In the first year of my daughter’s life, I was awestruck. I couldn’t get over her existence or perfection, or the speed and tragic beauty of her swift growth into a toddler. My fixation on her situated my own internal struggles to the peripheral. I was happy to leave them there. It took two and a half years for these essential battles to move into perspective. After ending my relationship with my daughter’s father, I started to attend therapy. Slowly, I realized that I was there not only to figure out how to navigate a coparenting relationship, but to confront my traumas and to learn about myself as a human, a mother, a survivor. Somewhere around this point in time, my postpartum journey’s trademarks shifted from desperate love and confused shame to mindful exploration and unwavering presence— with my daughter and with myself.
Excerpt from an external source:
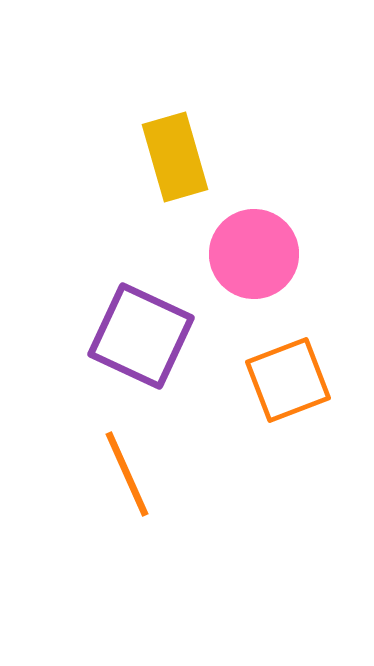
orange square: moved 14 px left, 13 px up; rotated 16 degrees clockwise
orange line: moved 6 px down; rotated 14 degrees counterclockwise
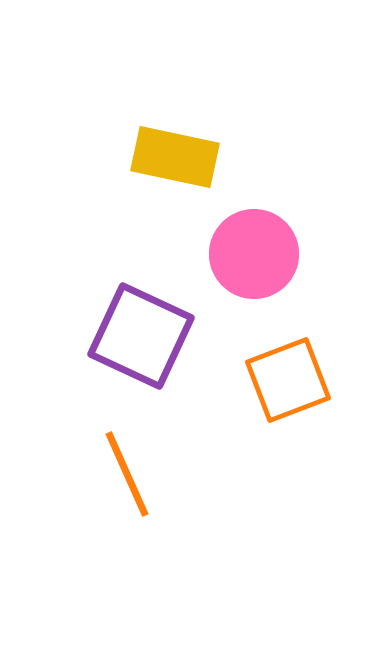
yellow rectangle: rotated 62 degrees counterclockwise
It’s hard for me to tap into those first few months of postpartum life now. When I think about myself sitting with my infant daughter, I want so badly to enter the scene, to hold and protect both of us. I needed love and unconditional acceptance so desperately in those first years. I was drawing and giving both to my daughter from an unknown source, and I myself was alone and depleted. I was in love and surviving for her, but I was suffering so deeply that I couldn’t see the source of the pain.
My postpartum journey was paved with a ridiculous love, a stubborn endurance, and an unspoken dream of something better for my child. I think back to the pain I felt in the scar of my cesarean incision; the unsettled feeling of my organs shifting back into place— and I see with clarity the metaphor that this serves for my unquiet struggle as a postpartum mother. My movements were inhibited by a subconscious guarding from pain. I was unfamiliar with all that was inside and around me.
The recovery in my mind did not carry on in biological rhythm as the recovery of my body did. It has taken an immense amount of energy and trustful leaning on new sources of support— from my loving partner, from my sister, from my therapist, from my self— to begin to heal my postpartum mind. As its scars smooth over, I am able to bask in a presence with my daughter that was once clouded by shadows and ghosts. I see her so clearly. I am beginning to see myself more clearly, too.
What is your truth?
Learning to parent without a blueprint— or with a noxious blueprint— is an incredible task. You can do it. You can break the intergenerational cycles that harmed you. You can parent guided by love, gentleness, and by a true, deep sense of seeing and knowing your child. In doing so, you might start to see yourself more clearly; you might be gentler with yourself; you might learn to love yourself in a way that wasn’t accessible to you before. It will be so. fucking. exhausting. You will slip up. You will knee-jerk parent in ways that scare you. And you’ll learn from it. You will create a painfully beautiful, textured, deep relational unit that is enhanced by your enduring love and by your arduous past. Everything that you need in order to rewrite narratives of trauma, abuse, and pain; to love fiercely and endlessly; to be all that your child needs— already exists inside of you.
Why did you choose to participate in this movement and share your story?
Seeing and living the integration of body and mind is an essential value to me personally, relationally, and professionally. I see this project as a true representation of that. The postpartum experience is embodied and cerebral, and this collection of photographs and stories captures that truth. Truthfully, that is why I am here: to capture a moment. A moment in time with my child and the dynamic, vital energy between us. The softness of her face and the vibrancy of her character. A moment in time with myself at this stage of becoming a more conscious human. I will value these images dearly as we continue to evolve together.